Avrebbe confessato il responsabile dell’uccisione dei tre coloni, il 12 giugno, vicino Hebron. «Hussam Qawasmeh è stato arrestato lo scorso mese a Shuafat, sospettato di aver guidato il commando che ha rapito e ucciso i tre adolescenti», si legge nel comunicato di ieri dalla polizia israeliana.

L’evento scatenante il massacro di Gaza torna sui giornali israeliani, che nelle settimane appena passate hanno omesso di riportare le dichiarazioni del portavoce della polizia, Micky Rosenfeld. Lo aveva rivelato Jon Donnison, corrispondente della BBC: «Il portavoce mi ha detto che gli uomini che hanno ucciso i tre coloni israeliani sono una cellula separata, affiliata ad Hamas, ma non operante sotto la sua leadership».

Media e governo israeliani avevano prontamente oscurato una notizia che minava alla base la campagna punitiva lanciata da Tel Aviv contro la Cisgiordania prima e l’operazione Margine Protettivo contro Gaza poi. Hamas, che ha sempre negato il proprio coinvolgimento, andava distrutta – e con il movimento islamista il processo di riconciliazione con Fatah – e l’occasione fornita dalla morte dei tre coloni era la giustificazione migliore a guadagnarsi il consenso internazionale.
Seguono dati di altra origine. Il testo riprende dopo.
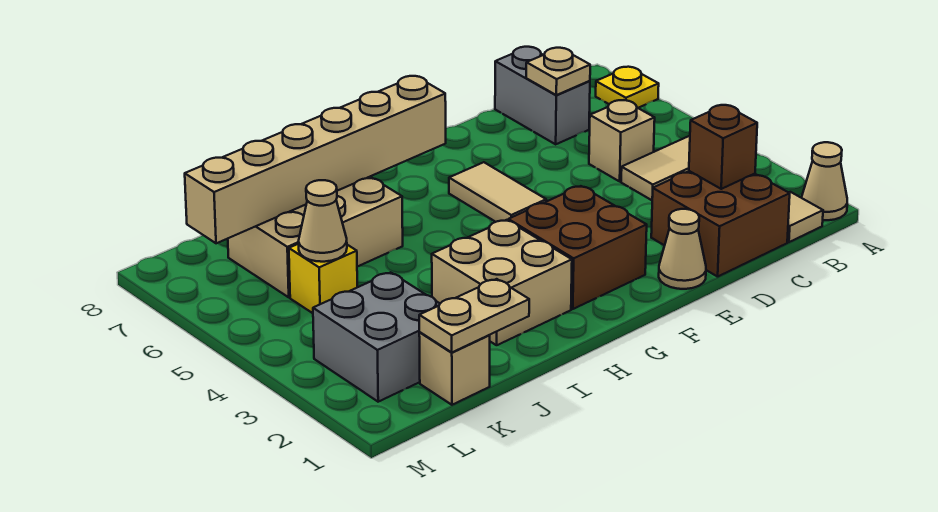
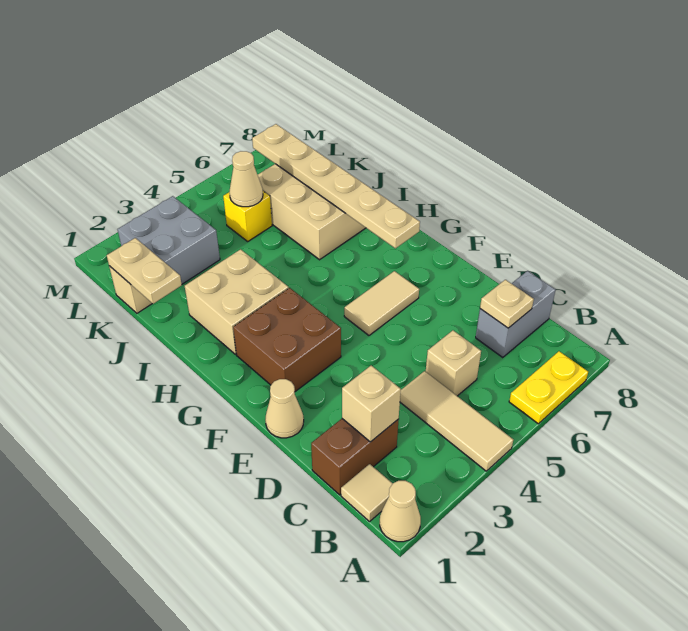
yellow plate A7 level 1 -> yellow plate A6:A7 level 1
brown brick C1:D2 level 1 -> brown brick C1:C2 level 1
brown brick C2 level 2 -> tan brick C2 level 2
tan brick G7:L7 level 2 -> tan plate G7:L7 level 2

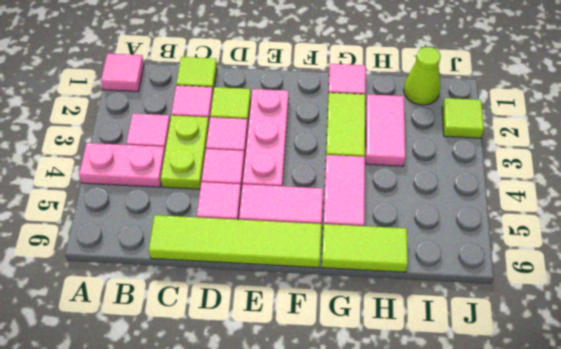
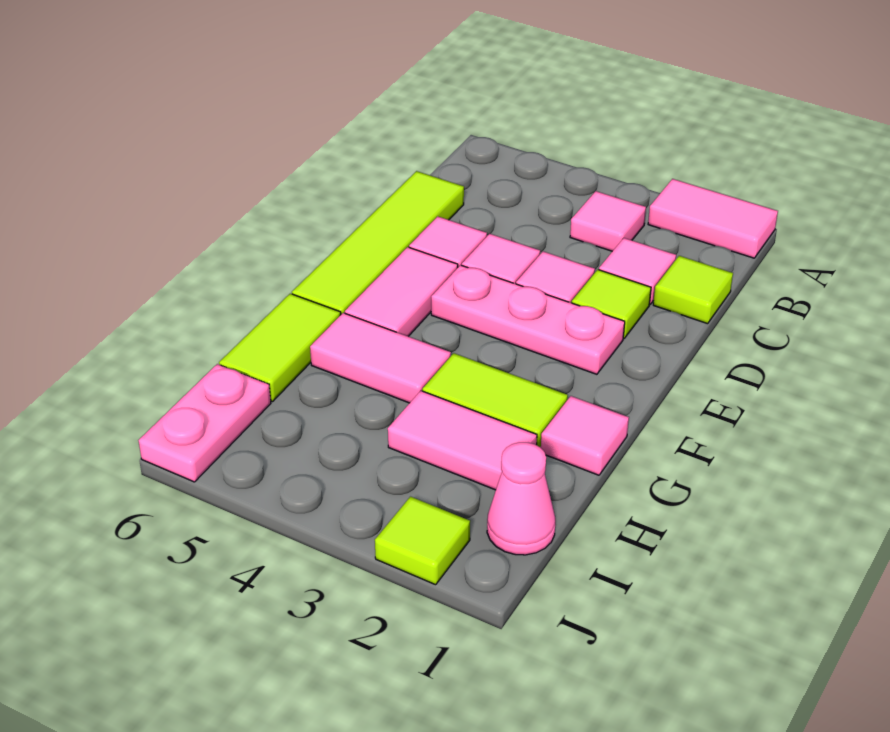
pink tile A1 level 1 -> pink tile A1:A2 level 1
pink plate A4:B4 level 1 -> pink plate I6:J6 level 1
lime plate C3:C4 level 1 -> none
lime cone I1 level 1 -> pink cone I1 level 1

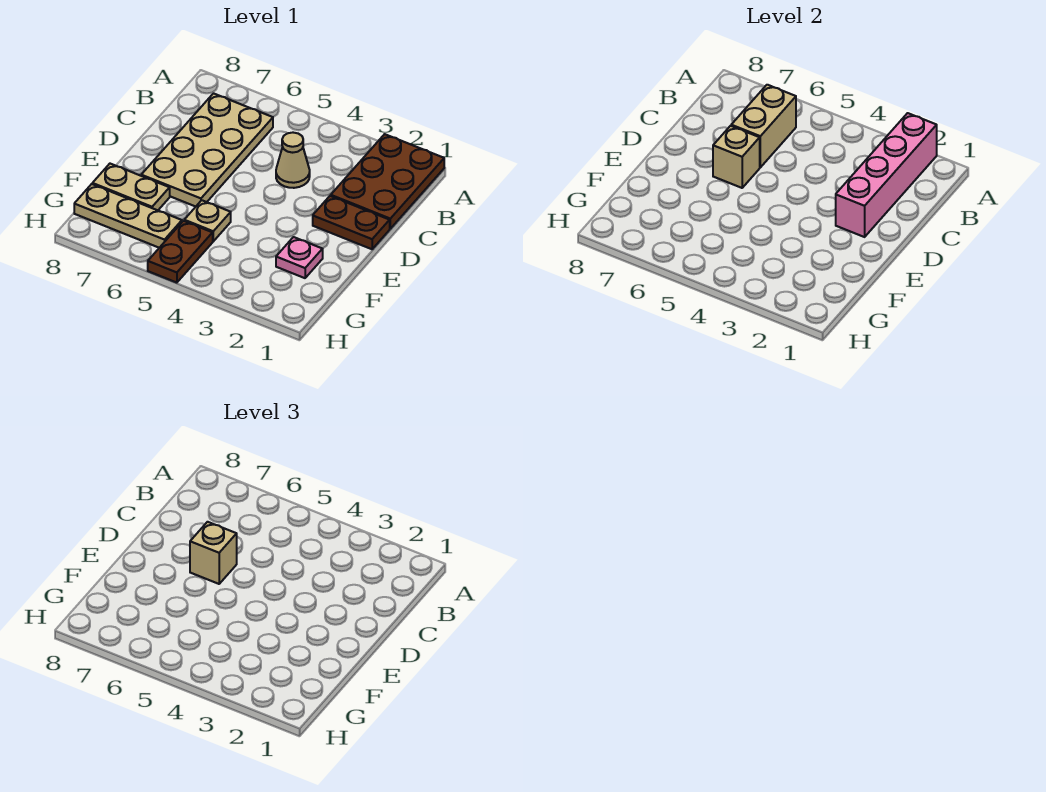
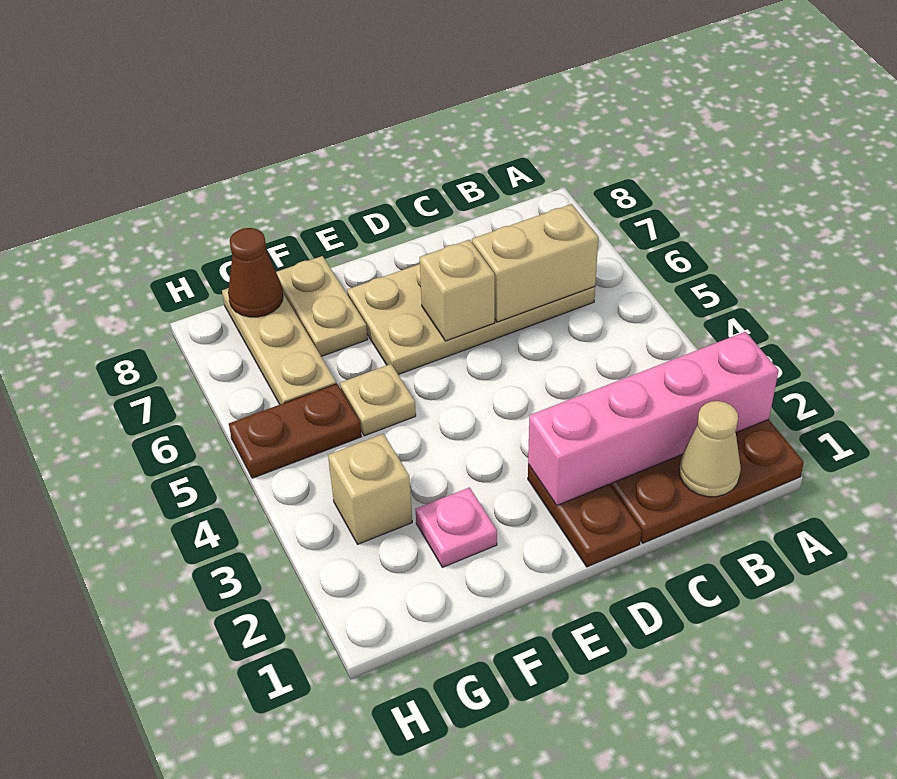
tan cone C4 level 1 -> tan cone B1 level 2
tan brick D6 level 3 -> tan brick G3 level 1
none -> brown cone G8 level 2

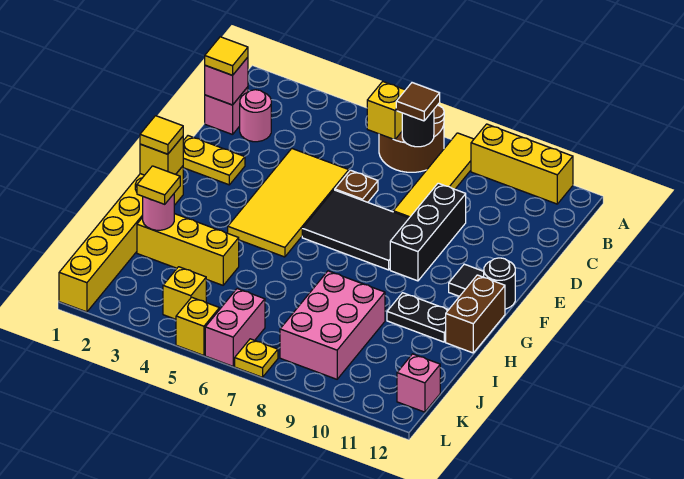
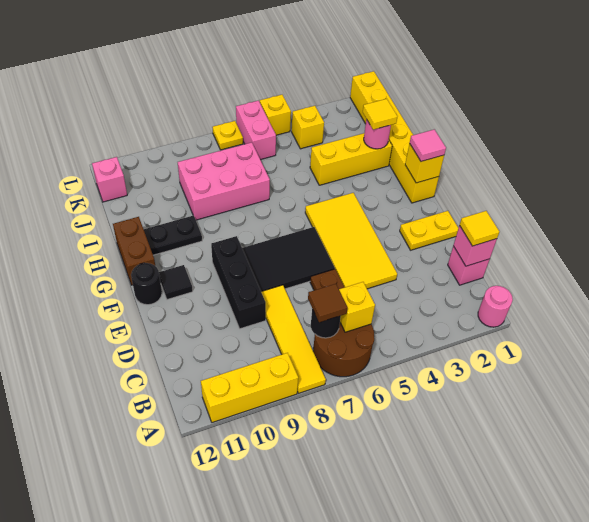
pink round brick C2 level 1 -> pink round brick A1 level 1
yellow tile G1 level 3 -> pink tile G1 level 3
pink brick I8:K9 level 1 -> pink brick I7:J9 level 1

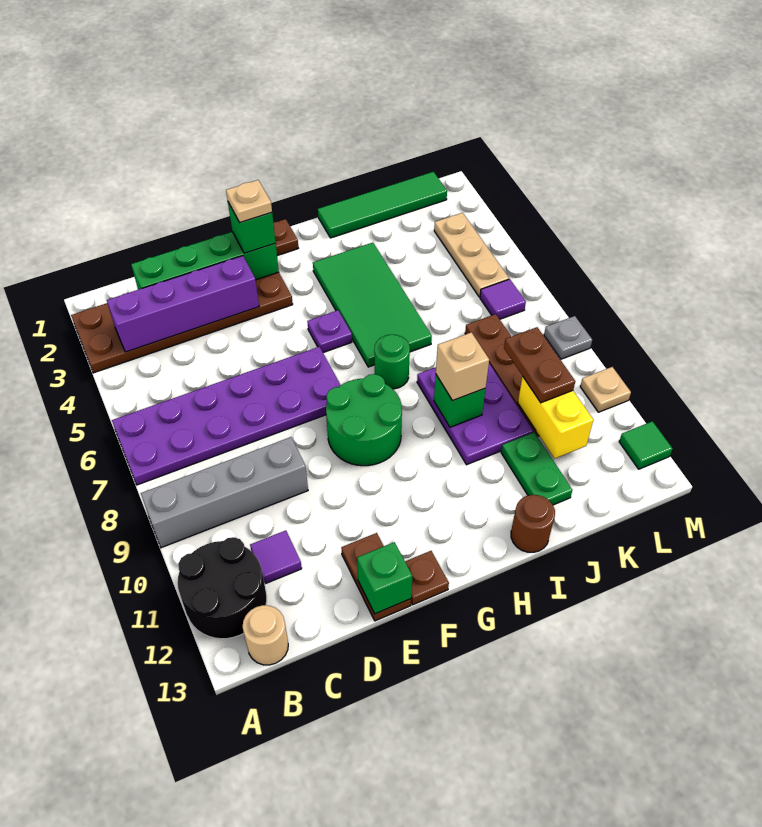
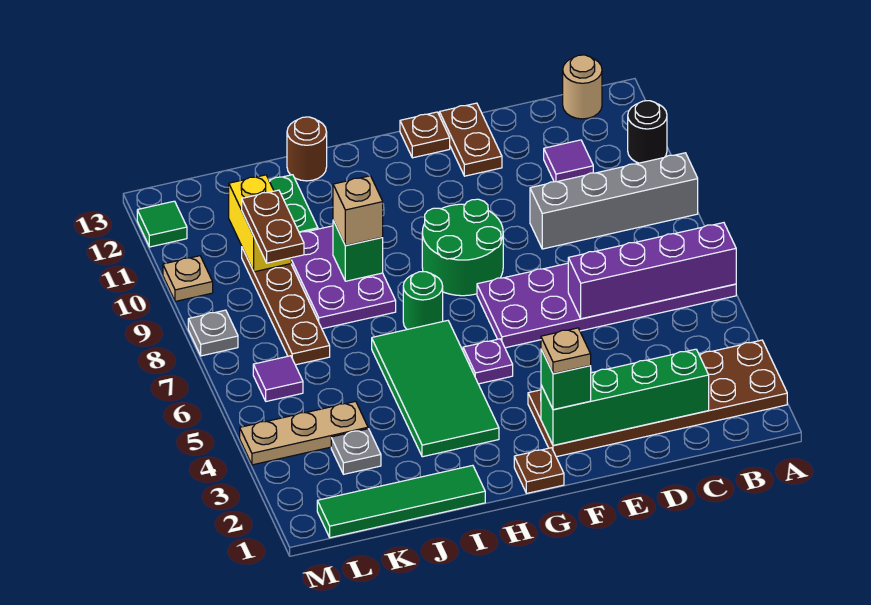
black round brick A11:B12 level 1 -> black round brick A11 level 1
purple brick B3:E3 level 2 -> purple brick A6:D6 level 2
green brick E13 level 2 -> none
none -> grey plate K3 level 1
tan plate L3:L5 level 1 -> tan plate K4:M4 level 1

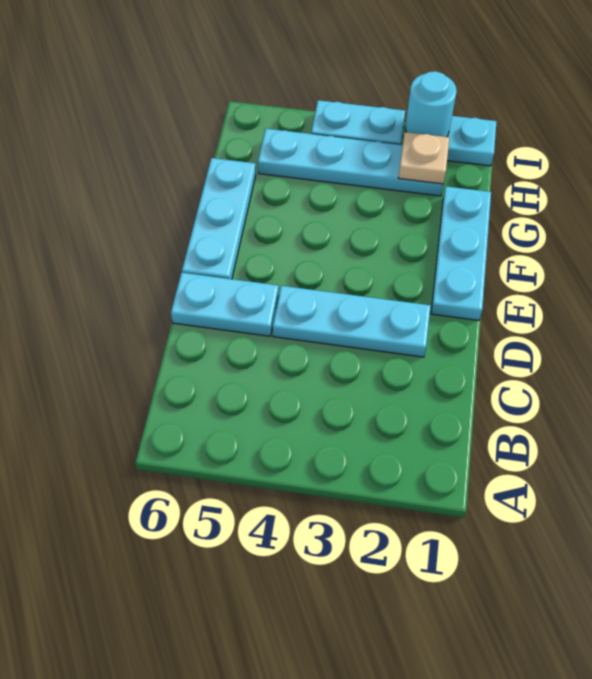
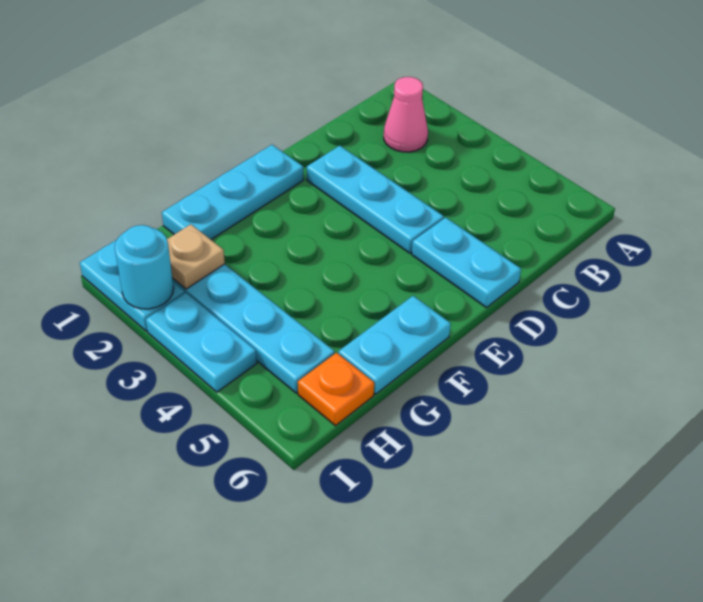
none -> pink cone B2 level 1
cyan plate E6:G6 level 1 -> cyan plate F6:G6 level 1
none -> orange plate H6 level 1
Secondo quanto riportato dalla polizia, Hussan Qawasmeh, 40 anni, avrebbe detto di aver ricevuto denaro dalla leadership di Hamas a Gaza per reclutare e armare i rapitori. In precedenza il principale sospettato era un parente di Hussan, Marwan Qawasmeh, tuttora ricercato insieme ad un secondo sospetto, Omar Abu Aisha. Fino a ieri, Hussan era accusato soltanto di aver messo a disposizione la sua terra, ad Halhul, per seppellire i tre corpi.

Dal tribunale israeliano, accanto all’arresto di Hussan, è arrivato anche l’ordine di demolizione della sua abitazione, precedentemente bloccato dalla Corte Suprema. L’ennesima forma di punizione collettiva che ha investito i Territori Occupati da giugno: durante l’operazione di ricerca dei tre coloni – nonostante sia stato ampiamente provato che governo e servizi segreti sapevano dal giorno successivo alla scomparsa che i tre erano stati uccisi subito – le forze militari israeliane hanno messo a ferro e fuoco la Cisgiordania. Oltre 700 arresti, centinaia di case perquisite, decine di raid nei villaggi, sette palestinesi uccisi, ritiro dei permessi di lavoro per i residenti di Hebron. Fino alla decisione finale: l’attacco contro Gaza, quasi un mese di bombardamenti a tappeto che hanno lasciato dietro di sé 1.900 morti, 520mila sfollati, 10mila case distrutte e 9mila feriti.

Diversa la versione del padre di Hussan Qawasmeh, Abu Hassan. Lo avevamo incontrato nel suo piccolo negozio di prodotti per la casa, nella Città Vecchia di Hebron, poche ore prima della presunta confessione del figlio: «I soldati sono arrivati il giorno dopo la notizia della scomparsa dei tre coloni – spiega al manifesto Abu Hassan Qawasmeh – Quel giorno Hussan era andato ad Al Ram [tra Ramallah e Gerusalemme, ndr] con la famiglia. Si erano fermati a dormire lì. I soldati sono arrivati alle 6 del mattino e hanno perquisito le nostre case. L’altro mio figlio, Hassan, è partito per andare a prendere il fratello. È stato bloccato al checkpoint Container e arrestato. Intanto altri soldati andavano ad Al Ram ad arrestare Hussan e la sua famiglia».

«Abbiamo saputo che si trovavano nella prigione Muscubiya a Gerusalemme. Il resto della famiglia è stato rilasciato ma Hussan no, accusato di aver dato la sua terra per seppellire i tre coloni. Ma non è così: Né Hussan né Hassan né Mohammad, arrestato anche lui, hanno a che fare con questa storia. È una montatura. La nostra famiglia è nel target israeliano da tanto tempo: dei miei 10 figli, due sono stati uccisi durante la Seconda Intifada, da pallottole israeliane durante manifestazioni; sei sono in prigione e uno è stato deportato a Gaza dopo l’accordo Shalit. Hanno aggredito anche mia moglie: per fare pressioni su Hussan perché confessasse quello che non aveva fatto hanno minacciato di demolire la nostra casa e hanno arrestato per 12 ore mia moglie. Ha 65 anni ed è malata di diabete: è stata ammanettata e bendata e lasciata in una cella di un metro per due senza neppure dell’acqua».